Pathways is another story of
resilience of a Dalit boy who waits two years before getting a placement in a
government engineering college.
To Be Recognized is a story
of the fate of girls wanting to pursue education, the hatred and discrimination
against reservations and people getting it.
'These people
get away with murder. They don't have to study; they don't need to pass. They
get everything through charity.'
… their
families expected them to be housewives, they weren't allowed, let alone
encouraged, to work outside the house. Once in a while, a few stubborn girls
managed to convince their families to let them continue studying, but the rest
resigned themselves to their fate.
'Daughter,
don't teach these lower caste children too much. They will only grow up to
become competition for our own children.'
…………………….
The soil on my father's body belonged to somebody else.

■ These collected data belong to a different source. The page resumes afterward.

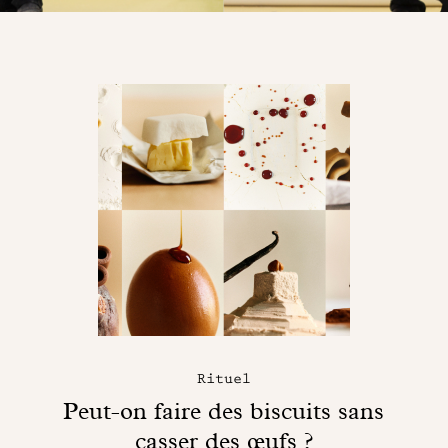
Rituel
Peut-on faire des biscuits sans
casser des œufs ?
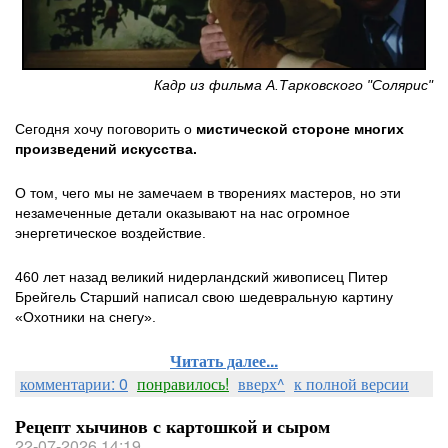
Кадр из фильма А.Тарковского "Солярис"
Сегодня хочу поговорить о
мистической стороне многих
произведений искусства.
О том, чего мы не замечаем в творениях мастеров, но эти
незамеченные детали оказывают на нас огромное
энергетическое воздействие.
460 лет назад великий нидерландский живописец Питер
Брейгель Старший написал свою шедевральную картину
«Охотники на снегу».
Читать далее...
комментарии: 0
понравилось!
вверх^
к полной версии
Рецепт хычинов с картошкой и сыром
22-07-2026 14:19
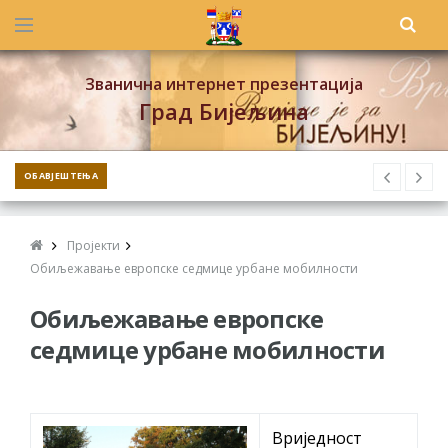
Званична интернет презентација
Град Бијељина
ОБАВЈЕШТЕЊА
Пројекти
Обиљежавање европске седмице урбане мобилности
Обиљежавање европске
седмице урбане мобилности
Вриједност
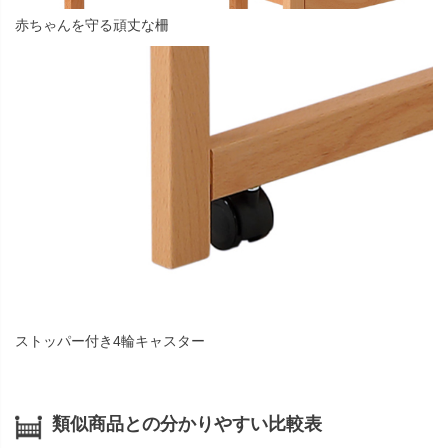
赤ちゃんを守る頑丈な柵
ストッパー付き4輪キャスター
類似商品との分かりやすい比較表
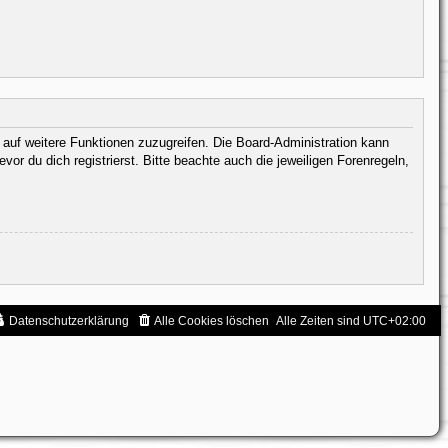
, auf weitere Funktionen zuzugreifen. Die Board-Administration kann
 du dich registrierst. Bitte beachte auch die jeweiligen Forenregeln,
Datenschutzerklärung
Alle Cookies löschen
Alle Zeiten sind
UTC+02:00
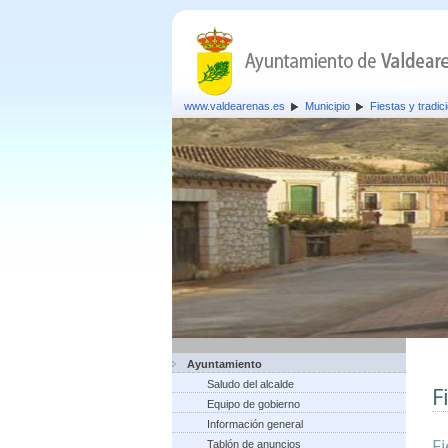
www.valdearenas.es
Municipio
Fiestas y tradic
Ayuntamiento
Saludo del alcalde
F
Equipo de gobierno
Información general
F
Tablón de anuncios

My family had no fields of their own,
No country in their name, that they could claim.
More important than existence
Is to be recognized.
Suffocation is another such story to show discrimination even by/among educated people, women who are not able to pursue jobs and explore world outside, women given a life where home and family are regarded as her sole responsibility, and where men tend to escape those responsibilities in one or another name. Isn't it obvious that frustration take root among those who couldn't live their life to the fullest, who could never explore the world outside, people who realize that they lost their active life somewhere else, when it could have been different. Isn't it a suffocation to live a life not chosen by you?
All my life, Vimal has put me own, saying that I'm not his equal, not as educated or intellectual as him. And I carried that shame all those years. I ran from pillar to post, working outside and inside the house, educating the children. I have to be perfect, I always told myself: a good mother; a good housewife; a good wife. Only now have I come to understand that all this was just as much the responsibility of my intellectual husband as it was mine. He did nothing but pick faults with me constantly.
Sanitizer, set in the Covid world, still talks about the discrimination. Casteism has now been carried from old to new generation, and the thoughts have been fanning inside the mind and thoughts of little school children, where jealousy have been fueled with hatred.
'Here, the
area behind our colony is not good. It's mostly Scheduled Castes. These people
don't wear masks. Covid is spreading mainly because of them.'
Anjali Kajal has shown us the world around her, its characters and its fabrics. We cannot accept discrimination; we cannot accept casteism. We defy hate, and we defy abuse of all kinds. We are not just story readers, we are men walking outside of these stories, and living in these stories. Forget the characters, we are the characters. Forget the plot, we know the right way. Ma is Scared, let's go to her.